* _What to produce_
Take each line from the entries that holds "ctrl" and copy it out.
------ Provided records
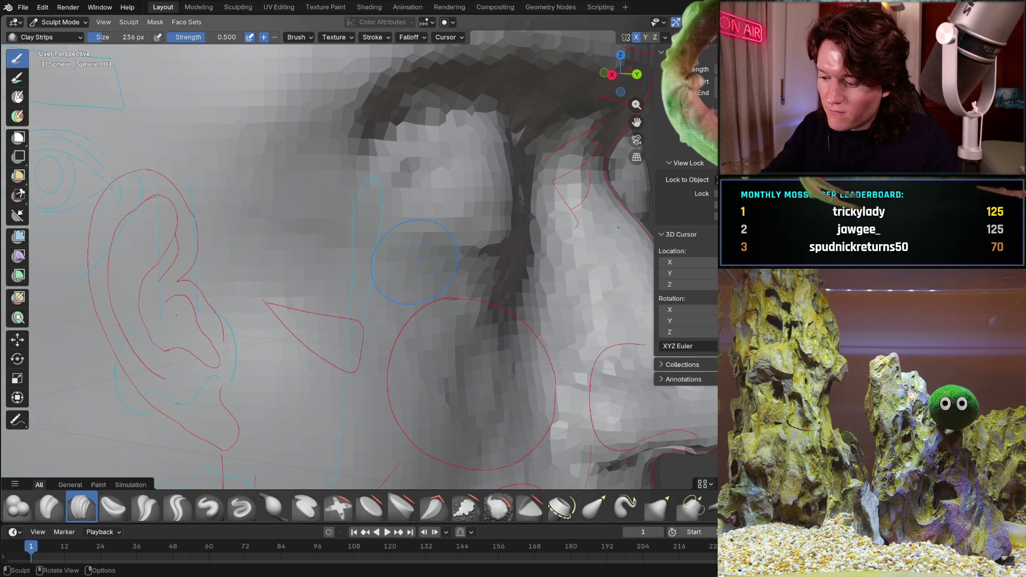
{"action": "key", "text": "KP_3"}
------------
------ Provided records
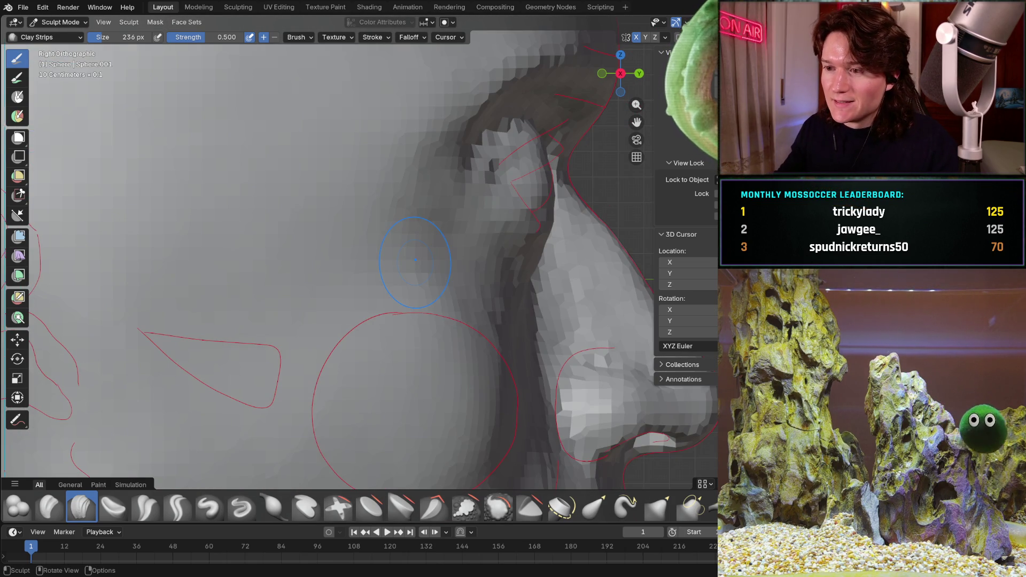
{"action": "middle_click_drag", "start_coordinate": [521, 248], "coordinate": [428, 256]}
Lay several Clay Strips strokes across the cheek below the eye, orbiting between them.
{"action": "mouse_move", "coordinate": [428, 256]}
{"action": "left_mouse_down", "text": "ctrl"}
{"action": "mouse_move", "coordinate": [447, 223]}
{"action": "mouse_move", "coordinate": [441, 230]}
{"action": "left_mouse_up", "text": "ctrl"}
------------
* _Completed exercise_
{"action": "left_mouse_down", "text": "ctrl"}
{"action": "left_mouse_up", "text": "ctrl"}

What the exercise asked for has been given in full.